Gajanand Singh

Personal information
- Born: October 3, 1987 (age 38) Cumberland, East Berbice-Corentyne, Guyana
- Batting: Left-handed
- Bowling: Right-arm off-spin
- Role: Batsman

International information
- National side: United States;
- ODI debut (cap 33): September 6, 2021 v PNG
- Last ODI: June 18, 2023 v West Indies
- T20I debut (cap 18): November 7, 2021 v Belize
- Last T20I: July 17, 2022 v PNG

Domestic team information
- 2007/08–2010/11: Guyana
- 2017: Guyana Amazon Warriors (squad no. 46)

Career statistics
| Competition | ODI | T20I | FC |
| Matches | 27 | 11 | 10 |
| Runs scored | 835 | 163 | 376 |
| Batting average | 37.95 | 27.16 | 25.06 |
| 100s/50s | 1/5 | 0/2 | 0/2 |
| Top score | 101* | 65 | 66 |
| Balls bowled | 89 | – | 65 |
| Wickets | 6 | – | 1 |
| Bowling average | 10.00 | – | 25.00 |
| 5 wickets in innings | 0 | – | 0 |
| 10 wickets in match | 0 | – | 0 |
| Best bowling | 4/15 | – | 1/22 |
| Catches/stumpings | 13/– | 5/– | 2/– |
- Source: Cricinfo, June 18, 2023

= Gajanand Singh =

American cricketer

Gajanand Singh (born October 3, 1987) is a Guyanese-American cricketer who plays for the United States national cricket team. He previously represented the West Indies under-19 cricket team at the 2006 U-19 Cricket World Cup in Sri Lanka and played first-class and List A cricket for Guyana.

Singh made his Twenty20 debut for Guyana Amazon Warriors in the 2017 Caribbean Premier League on August 6, 2017.

In January 2021, USA Cricket named Singh in a 44-man squad to begin training in Texas ahead of the 2021 Oman Tri-Nation Series. In June 2021, he was selected to take part in the Minor League Cricket tournament in the United States following the players' draft. In August 2021, Singh was named in the United States' One Day International (ODI) squad for the rescheduled tri-series in Oman and their matches against Papua New Guinea. He made his ODI debut on 6 September 2021, for the United States against Papua New Guinea.

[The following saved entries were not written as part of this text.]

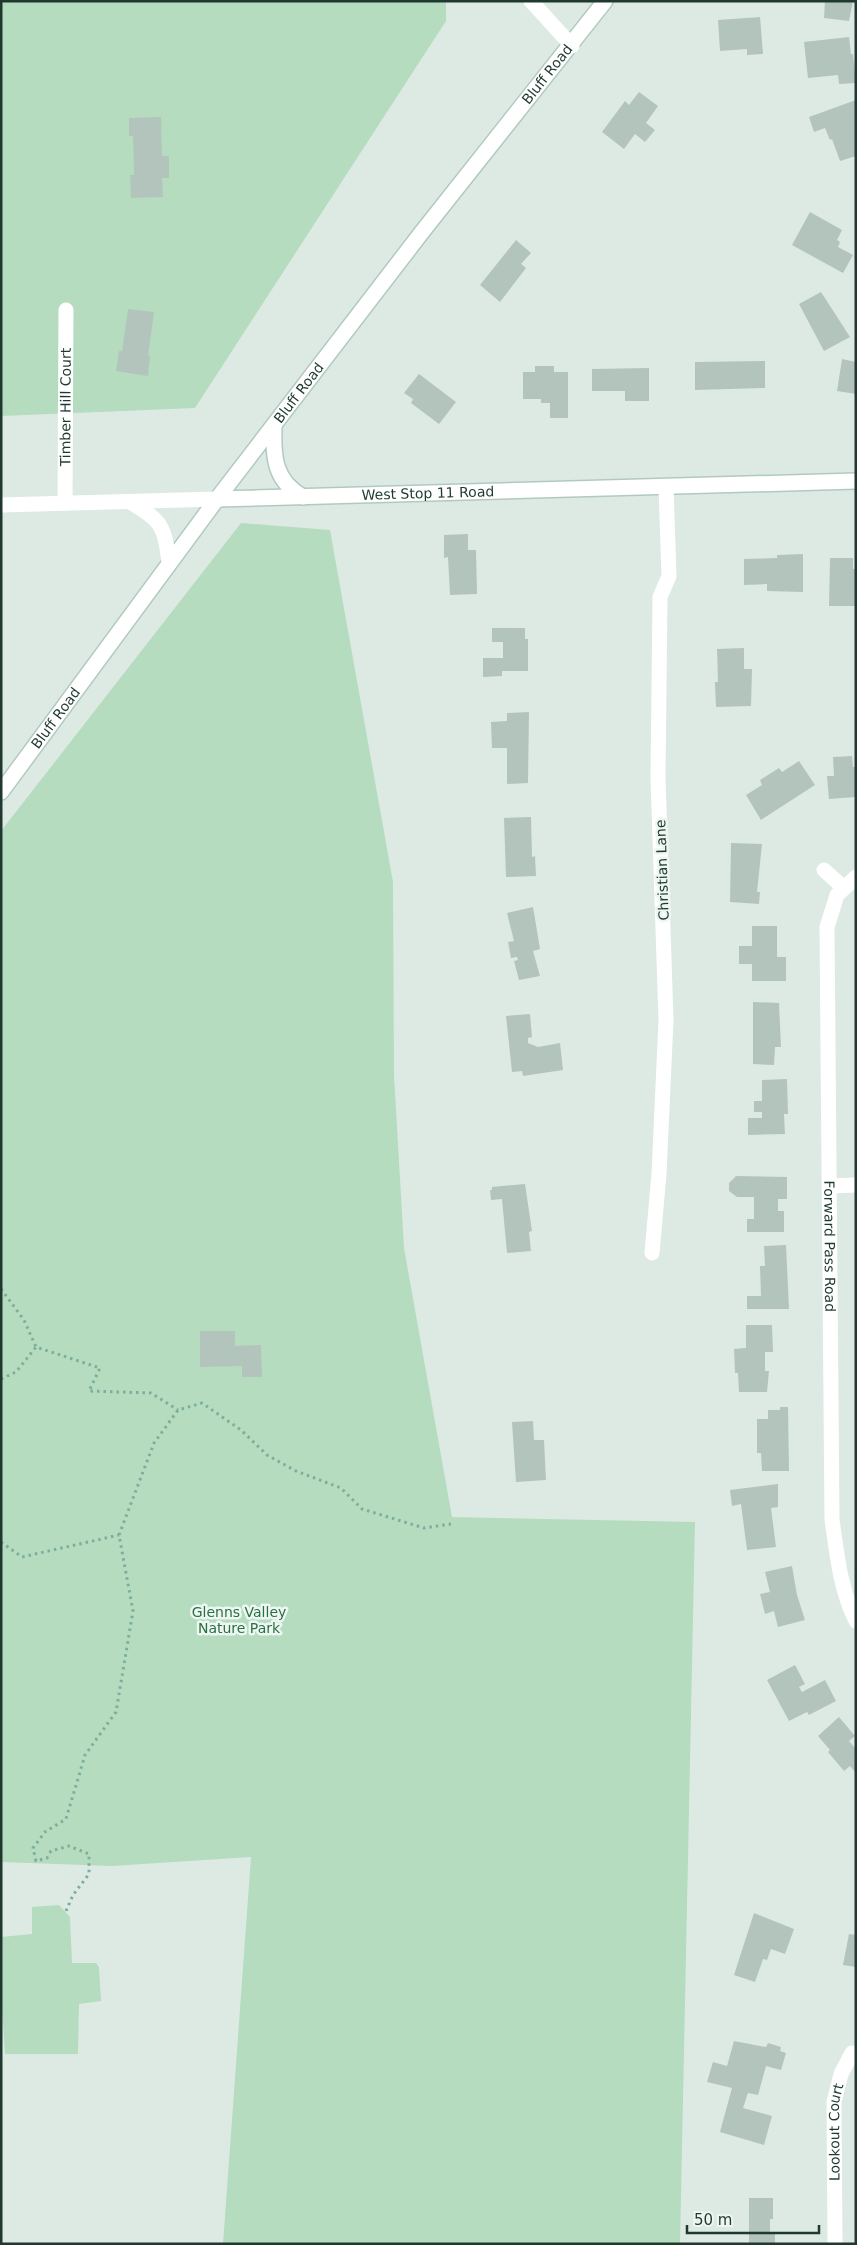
<svg xmlns="http://www.w3.org/2000/svg" width="857" height="2245" font-family="'DejaVu Sans',sans-serif">
	<rect width="100%" height="100%" fill="#ddeae4"/>
	<g fill="#b5dcbf">
		<polygon points="1,1 446,1 446,21 195,408 1,416"/>
		<polygon points="241,523 330,530 393,882 394,1075 404,1248 452,1517 695,1522 680,2244 223,2244 251,1857 112,1866 1,1862 1,831"/>
		<polygon points="59,1905 70,1917 72,1963 96,1963 99,1967 101,2001 79,2004 78,2054 5,2054 1,1993 1,1937 32,1934 32,1907"/>
	</g>
	<g fill="#b3c4bd">
		<polygon points="825,1 853,1 849,21 824,18"/>
		<polygon points="760,17 763,54 747,55 747,49 720,51 718,20"/>
		<polygon points="849,37 851,54 853,54 856,83 839,84 838,75 808,78 804,42"/>
		<polygon points="639,92 658,106 646,123 655,130 645,142 635,134 624,149 602,132 625,101 629,105"/>
		<polygon points="856,100 856,156 840,161 832,139 830,140 825,128 814,132 809,117"/>
		<polygon points="161,117 162,156 169,156 169,178 162,178 163,197 131,198 130,175 134,175 133,136 129,136 129,118"/>
		<polygon points="810,212 842,230 837,240 840,242 838,247 853,255 843,273 792,245"/>
		<polygon points="516,240 531,253 521,264 526,268 500,302 480,285"/>
		<polygon points="821,292 850,337 824,351 799,304"/>
		<polygon points="128,309 154,312 148,356 150,356 148,376 116,371 119,351 122,351"/>
		<polygon points="842,359 856,362 856,394 837,391"/>
		<polygon points="765,361 765,388 695,390 695,362"/>
		<polygon points="535,366 554,366 554,372 568,372 568,418 550,418 550,403 541,403 541,399 523,399 523,372 535,372"/>
		<polygon points="649,368 649,401 625,401 625,391 592,391 592,369"/>
		<polygon points="419,374 456,402 439,424 411,403 413,399 404,393"/>
		<polygon points="468,534 468,550 476,550 477,594 450,595 448,557 444,558 444,535"/>
		<polygon points="803,554 803,592 767,591 767,584 744,585 744,559 777,558 777,555"/>
		<polygon points="830,558 853,558 853,569 856,569 855,606 829,606"/>
		<polygon points="492,628 525,628 525,639 528,639 528,671 502,671 502,676 483,677 483,658 503,658 503,642 492,642"/>
		<polygon points="744,648 744,669 752,669 751,706 716,707 715,682 718,682 717,649"/>
		<polygon points="529,712 528,783 507,784 507,748 492,748 491,722 507,721 507,713"/>
		<polygon points="852,756 853,767 856,767 856,797 829,799 827,776 834,776 833,757"/>
		<polygon points="799,761 815,785 761,820 746,795 762,785 760,780 779,768 782,772"/>
		<polygon points="531,817 532,857 535,856 536,876 506,877 504,818"/>
		<polygon points="731,843 762,844 757,892 760,892 759,904 730,902"/>
		<polygon points="533,907 540,949 533,951 540,976 519,980 514,961 518,960 517,957 511,958 508,942 514,941 507,913"/>
		<polygon points="752,926 777,926 777,957 786,957 786,981 752,981 752,964 739,964 739,946 752,946"/>
		<polygon points="753,1002 779,1003 781,1047 775,1047 774,1065 753,1064"/>
		<polygon points="530,1014 532,1037 528,1038 528,1043 538,1047 560,1043 563,1070 523,1076 522,1071 512,1072 506,1016"/>
		<polygon points="787,1079 788,1114 784,1114 785,1134 748,1135 748,1118 762,1118 762,1112 754,1112 754,1101 762,1101 762,1080"/>
		<polygon points="736,1176 787,1177 787,1199 778,1199 778,1211 784,1211 784,1232 747,1232 747,1219 754,1219 754,1197 737,1197 729,1191 729,1183"/>
		<polygon points="525,1184 532,1231 529,1232 531,1251 507,1253 502,1199 491,1200 490,1190 492,1190 492,1187"/>
		<polygon points="786,1245 789,1309 747,1309 747,1296 761,1296 760,1266 765,1266 764,1246"/>
		<polygon points="746,1325 772,1325 773,1352 765,1352 765,1371 769,1371 767,1392 739,1392 738,1373 735,1373 734,1349 746,1348"/>
		<polygon points="200,1331 235,1331 235,1346 261,1345 262,1377 242,1377 242,1366 200,1367"/>
		<polygon points="780,1407 788,1407 789,1471 762,1471 761,1453 757,1453 757,1419 768,1419 768,1410 780,1410"/>
		<polygon points="533,1421 534,1440 544,1440 546,1480 516,1482 512,1422"/>
		<polygon points="778,1484 778,1507 771,1508 776,1547 747,1550 741,1504 732,1506 730,1490"/>
		<polygon points="792,1566 797,1595 805,1620 778,1627 774,1611 765,1614 760,1594 770,1592 765,1572"/>
		<polygon points="795,1665 805,1684 799,1687 802,1692 825,1680 836,1701 809,1715 807,1712 789,1721 767,1680"/>
		<polygon points="839,1717 855,1736 849,1741 854,1747 856,1745 856,1773 850,1766 844,1771 828,1752 830,1750 818,1736"/>
		<polygon points="754,1913 794,1929 785,1954 771,1949 767,1960 763,1959 755,1982 734,1975"/>
		<polygon points="849,1934 856,1935 856,1967 843,1965"/>
		<polygon points="734,2041 766,2047 768,2043 781,2047 780,2051 786,2053 781,2070 766,2066 758,2095 748,2093 743,2108 772,2116 764,2145 720,2132 732,2088 707,2082 713,2062 727,2066"/>
		<polygon points="749,2198 773,2198 773,2219 770,2219 770,2233 775,2233 775,2244 749,2244"/>
	</g>
	<g fill="none" stroke-linecap="round" stroke-linejoin="round">
		<defs>
			<g id="secondary">
				<path d="M274 426C273 456 274 481 303 497"/>
				<path id="s4" d="M217 499 856 481"/>
				<path id="s5" d="M1 792 217 499 422 232 605 1"/>
			</g>
		</defs>
		<use href="#secondary" stroke="#b1cac0" stroke-width="18"/>
		<g stroke="#7dae9d" stroke-width="3" stroke-dasharray="2.5 4" stroke-linecap="butt">
			<polyline points="1,1289 24,1320 36,1347 100,1368 89,1391 151,1393 178,1410"/>
			<polyline points="1,1379 16,1372 36,1347"/>
			<polyline points="1,1542 22,1557 119,1535"/>
			<polyline points="66,1911 73,1895 89,1874 89,1854 69,1846 51,1851 47,1858 36,1861 33,1848 45,1832 66,1819 85,1755 116,1712 133,1611 119,1535 154,1443 178,1410 202,1403 241,1430 267,1455 296,1471 341,1488 362,1509 424,1528 451,1524"/>
		</g>
		<g stroke="#fff" stroke-width="15">
			<polyline points="531,1 572,46"/>
			<path d="M130 502C162 521 164 525 169 562"/>
			<path id="s1" d="M65 503 66 310"/>
			<polyline points="1,505 217,499"/>
			<polyline points="824,870 844,888"/>
			<path id="s2" d="M856 877 837 895 827 927 832 1520C837 1554 840 1589 856 1621"/>
			<polyline points="830,1186 856,1185"/>
			<polyline points="652,1253 659,1174 666,1020 658,778 660,597 669,576 666,487"/>
			<path id="s3" d="M835 2244 834 2102 841 2074 852 2053"/>
		</g>
		<use href="#secondary" stroke="#fff" stroke-width="15"/>
	</g>
	<g text-anchor="middle" stroke-width="5" stroke-linejoin="round" paint-order="stroke">
		<g font-size="14" fill="#1f3931" stroke="#eef6f2">
			<text dy="5" stroke="none"><textPath href="#s5" startOffset="902">Bluff Road</textPath></text>
			<text dy="5" stroke="none"><textPath href="#s5" startOffset="498">Bluff Road</textPath></text>
			<text dy="5" stroke="none"><textPath href="#s1" startOffset="96">Timber Hill Court</textPath></text>
			<text dy="5" stroke="none"><textPath href="#s4" startOffset="211">West Stop 11 Road</textPath></text>
			<text dy="5" stroke="none"><textPath href="#s5" startOffset="92">Bluff Road</textPath></text>
			<text transform="translate(662 870) rotate(-92)" y="5">Christian Lane</text>
			<text dy="5" stroke="none"><textPath href="#s2" startOffset="379">Forward Pass Road</textPath></text>
			<text dy="5" stroke="none"><textPath href="#s3" startOffset="112">Lookout Court</textPath></text>
		</g>
		<g font-size="14" fill="#297043" stroke="#eef6f2">
			<text x="239" y="1617">Glenns Valley<tspan x="239" dy="16">Nature Park</tspan></text>
		</g>
	</g>
	<rect width="857" height="2245" fill="none" stroke="#1f3931" stroke-width="5"/>
	<path d="M687 2225v8h132v-8" fill="none" stroke="#1f3931" stroke-width="2.5"/>
	<text x="694" y="2225" font-size="15" fill="#1f3931" stroke="#eef6f2" stroke-width="4" paint-order="stroke">50 m</text>
</svg>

In October 2021, he was named in the American Twenty20 International (T20I) squad for the 2021 ICC Men's T20 World Cup Americas Qualifier tournament in Antigua. He made his T20I debut on November 7, 2021, for the United States against Belize.

In May 2024, he was named a reserve player of the American squad for the 2024 ICC Men's T20 World Cup tournament.